The assassination attempt on Hitler and the subsequent coup of July 20th, 1944 are among the best known events of the Second World War. The history of the German Widerstand (resistance) is pretty well known meanwhile and the men involved have earned their recognition. Best known of them all is Schwabian aristocrat Claus Schenk Graf von Stauffenberg.
In the Bürgerbräukeller in Munich on November 8, 1939, Adolf Hitler commemorates the Putsch of 1923. Ten minutes after he leaves, a bomb explodes behind the rostrum causing massive damage.

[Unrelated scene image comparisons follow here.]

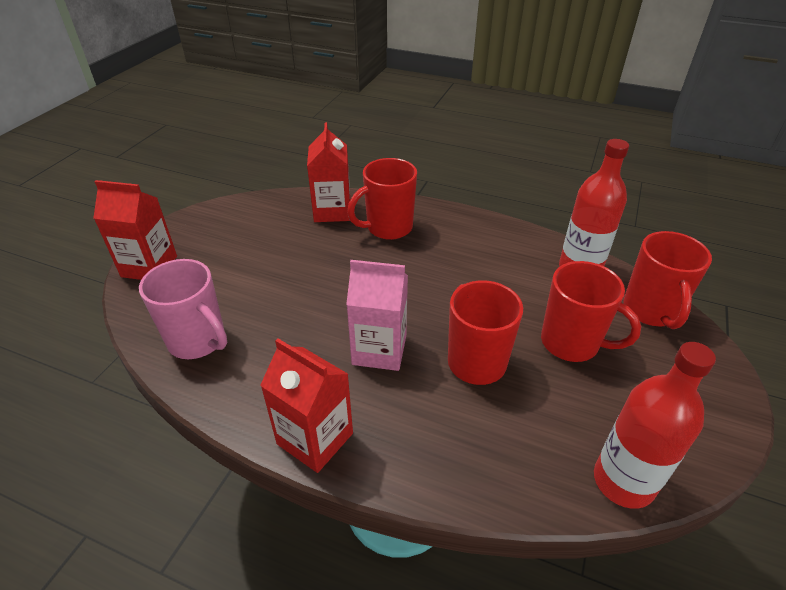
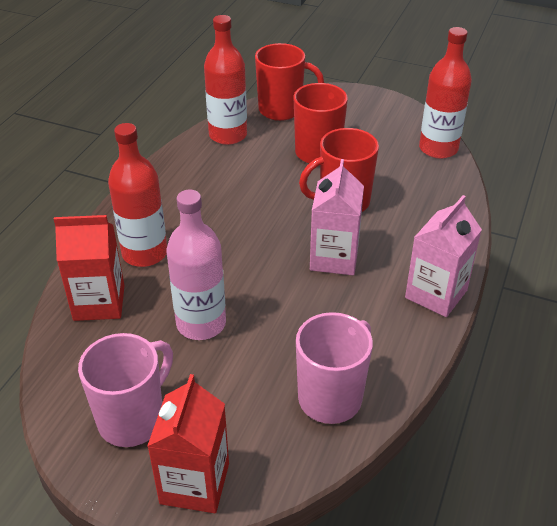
camera: 90 degrees left, 0 degrees up
red carton [260,338,353,473] -> pink carton [405,195,482,317]
red mug [347,158,417,240] -> red bottle [108,123,167,267]
none -> pink mug [78,333,173,447]
none -> pink bottle [167,190,226,340]

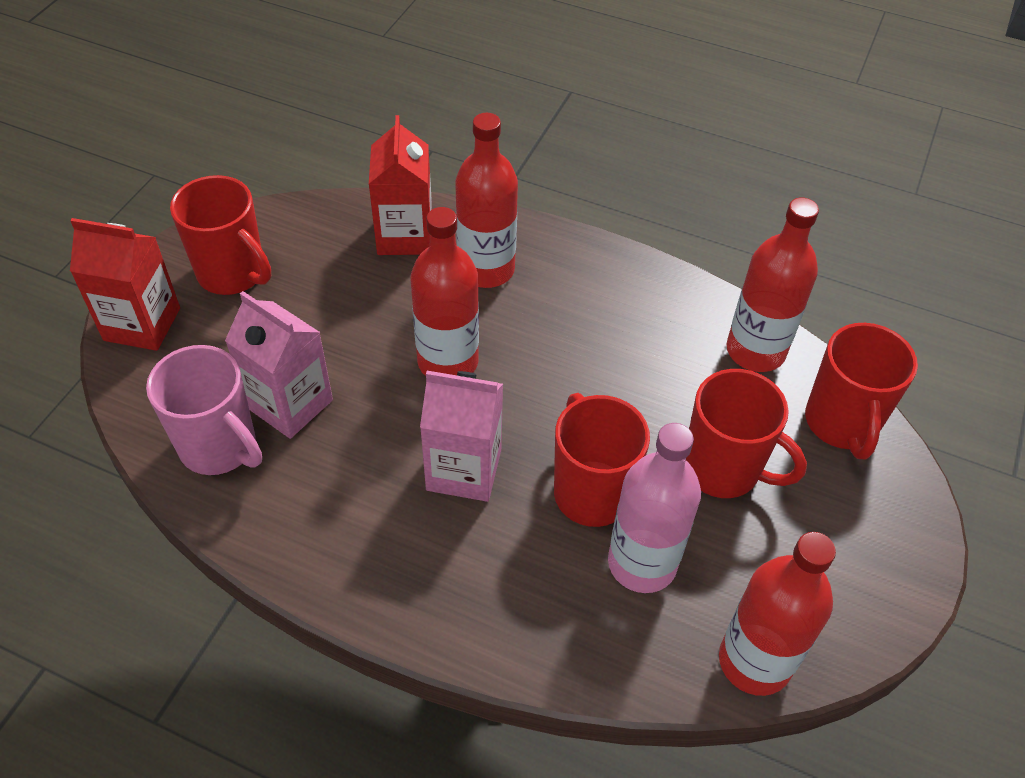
camera: 90 degrees right, 10 degrees up
pink mug [78,333,173,447] -> red mug [170,175,271,295]
pink bottle [167,190,226,340] -> pink bottle moved to [608,423,701,593]
pink carton [405,195,482,317] -> pink carton moved to [225,291,333,439]
none -> red bottle [411,207,479,376]

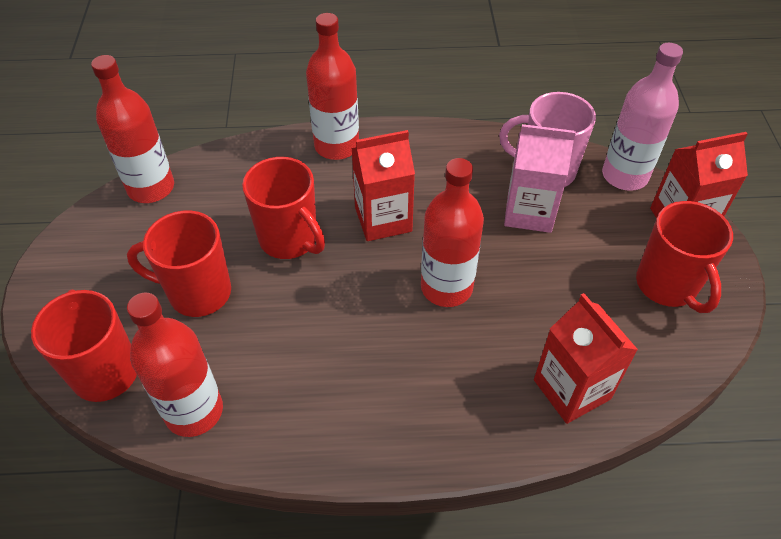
camera: 155 degrees right, 0 degrees up
red mug [170,175,271,295] -> red mug turned 120 degrees counterclockwise [636,201,733,313]
pink carton [420,371,503,502] -> red carton [351,130,415,241]
red bottle [455,113,518,288] -> red bottle moved to [306,13,359,160]
pink bottle [608,423,701,593] -> pink bottle moved to [602,43,683,191]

On July 20, 1944, the most famous of all planned attempts on the Führer took place in his HQ. Hitler barely got away with his life, resulting in a manhunt for the perpetrators. The main character, Claus von Stauffenberg was executed in the inner courtyard of the Bendlerblock in Berlin. Other defendants were executed in Plötzensee prison in Berlin.
On May 18, 1942, two anti-Nazi-communist groups set fire to the anti-Soviet exhibition, the Soviet paradise, which was held in the Lustgarten in Berlin. For Goebbels, this incident formed the direct cause to urge Adolf Hitler to deport all Jewish people from Berlin. The culprits of the arson were members of the Herbert-Baum-Gruppe.